You can safely eject a disk using either of the following methods:
- In the notification area (next to your clock), there is an icon that looks like a USB plug. Click this icon to get a list of drives connected to the computer, then click the drive you want to eject. Note that the icon might be hidden in the “overflow area”–the little up-arrow icon in the notification area.
- In File Explorer, right-click on a drive, then click “Eject.”
You can safely eject a disk using any of the following methods:
- In Finder, drag a volume to the trash can.
- In the left pane of Finder, click the eject symbol next to a disk.
- Right-click on the drive’s icon on the Desktop and select “Eject (volume name)” from the popup menu.
There are also a few utilities available that will safely eject multiple disks in one click—handy if you’re packing up your laptop. And if you’re using an OWC dock, OWC Dock Ejector will safely eject all disks connected through the dock.
Disk in Use
Sometimes when trying to eject your disk, you will receive an error telling you the “disk is in use.” This means that some app (or the OS itself) is still using the disk. If you know which application it is, you can simply close that app and try again. If you can’t tell which one is using the disk, some 3rd-party apps (such as Unlocker for Windows) can help locate it.
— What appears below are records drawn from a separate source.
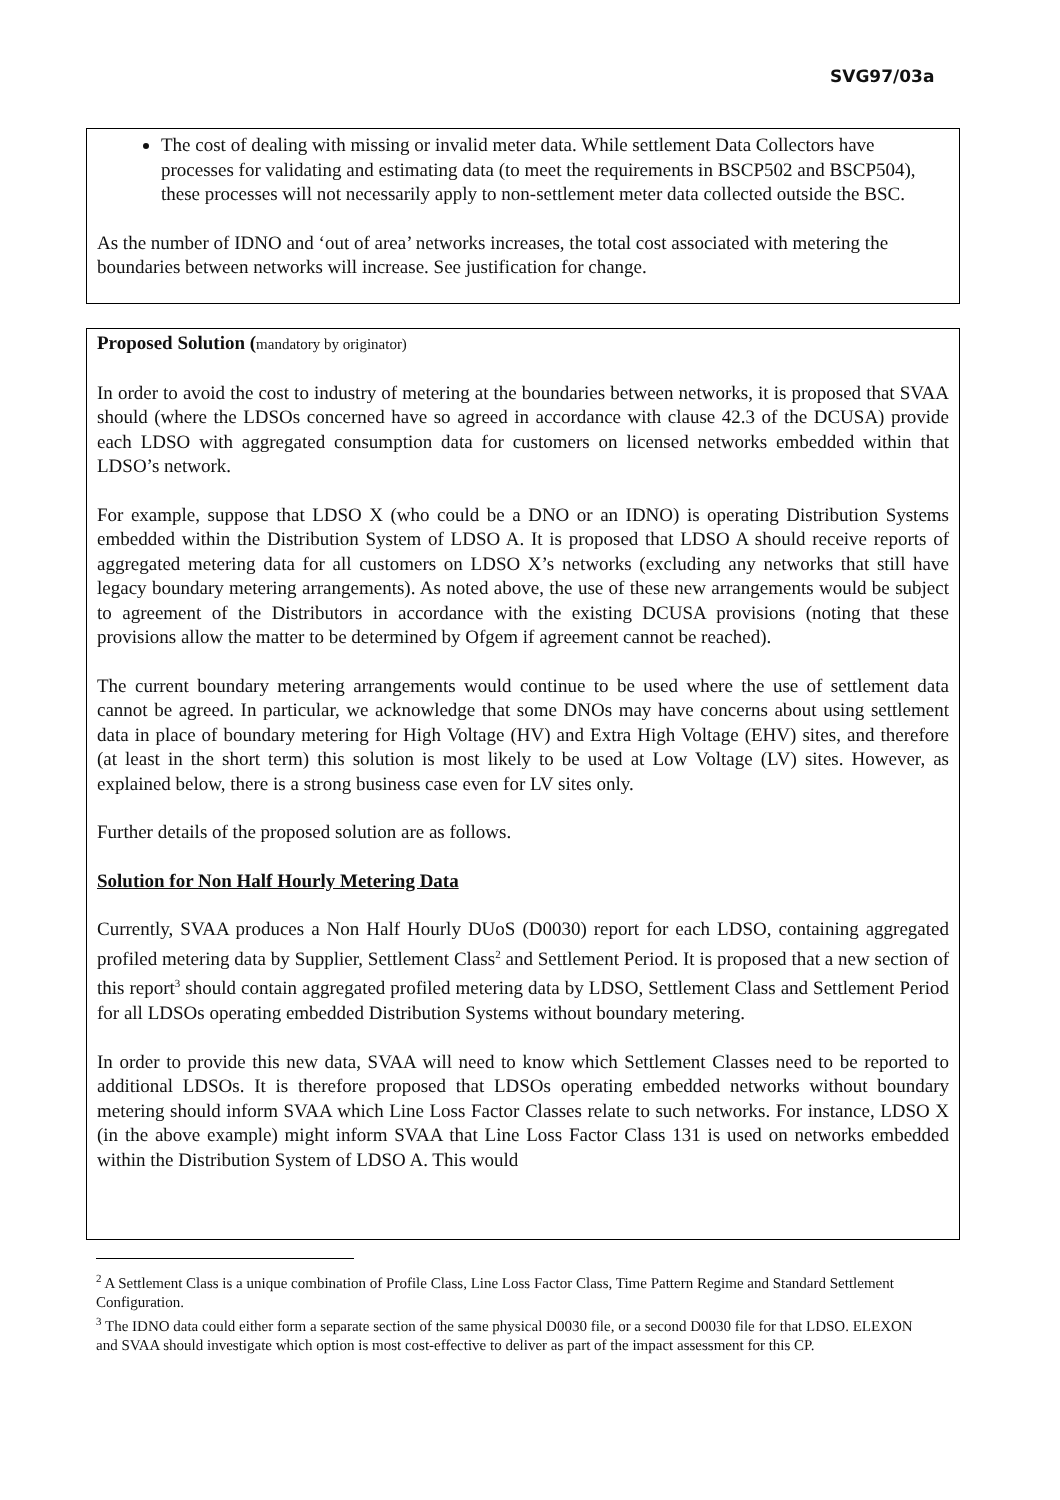SVG97/03a
The cost of dealing with missing or invalid meter data. While settlement Data Collectors have processes for validating and estimating data (to meet the requirements in BSCP502 and BSCP504), these processes will not necessarily apply to non-settlement meter data collected outside the BSC.
As the number of IDNO and ‘out of area’ networks increases, the total cost associated with metering the boundaries between networks will increase. See justification for change.
Proposed Solution (mandatory by originator)
In order to avoid the cost to industry of metering at the boundaries between networks, it is proposed that SVAA should (where the LDSOs concerned have so agreed in accordance with clause 42.3 of the DCUSA) provide each LDSO with aggregated consumption data for customers on licensed networks embedded within that LDSO’s network.
For example, suppose that LDSO X (who could be a DNO or an IDNO) is operating Distribution Systems embedded within the Distribution System of LDSO A. It is proposed that LDSO A should receive reports of aggregated metering data for all customers on LDSO X’s networks (excluding any networks that still have legacy boundary metering arrangements). As noted above, the use of these new arrangements would be subject to agreement of the Distributors in accordance with the existing DCUSA provisions (noting that these provisions allow the matter to be determined by Ofgem if agreement cannot be reached).
The current boundary metering arrangements would continue to be used where the use of settlement data cannot be agreed. In particular, we acknowledge that some DNOs may have concerns about using settlement data in place of boundary metering for High Voltage (HV) and Extra High Voltage (EHV) sites, and therefore (at least in the short term) this solution is most likely to be used at Low Voltage (LV) sites. However, as explained below, there is a strong business case even for LV sites only.
Further details of the proposed solution are as follows.
Solution for Non Half Hourly Metering Data
Currently, SVAA produces a Non Half Hourly DUoS (D0030) report for each LDSO, containing aggregated profiled metering data by Supplier, Settlement Class<sup>2</sup> and Settlement Period. It is proposed that a new section of this report<sup>3</sup> should contain aggregated profiled metering data by LDSO, Settlement Class and Settlement Period for all LDSOs operating embedded Distribution Systems without boundary metering.
In order to provide this new data, SVAA will need to know which Settlement Classes need to be reported to additional LDSOs. It is therefore proposed that LDSOs operating embedded networks without boundary metering should inform SVAA which Line Loss Factor Classes relate to such networks. For instance, LDSO X (in the above example) might inform SVAA that Line Loss Factor Class 131 is used on networks embedded within the Distribution System of LDSO A. This would
<sup>2</sup> A Settlement Class is a unique combination of Profile Class, Line Loss Factor Class, Time Pattern Regime and Standard Settlement Configuration.
<sup>3</sup> The IDNO data could either form a separate section of the same physical D0030 file, or a second D0030 file for that LDSO. ELEXON and SVAA should investigate which option is most cost-effective to deliver as part of the impact assessment for this CP.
“Quick Removal” OS Settings
Finally, some operating systems have settings that allow you to disable write-caching (resulting in a slower disk) so you can seemingly skip “safe removal.” While this makes your drive somewhat safer, it doesn’t tell you if an app is still using it. Unplugging might still cause data to be lost.
In the end, it’s always best to safely eject your drive. It only takes a moment and helps keep your data safe.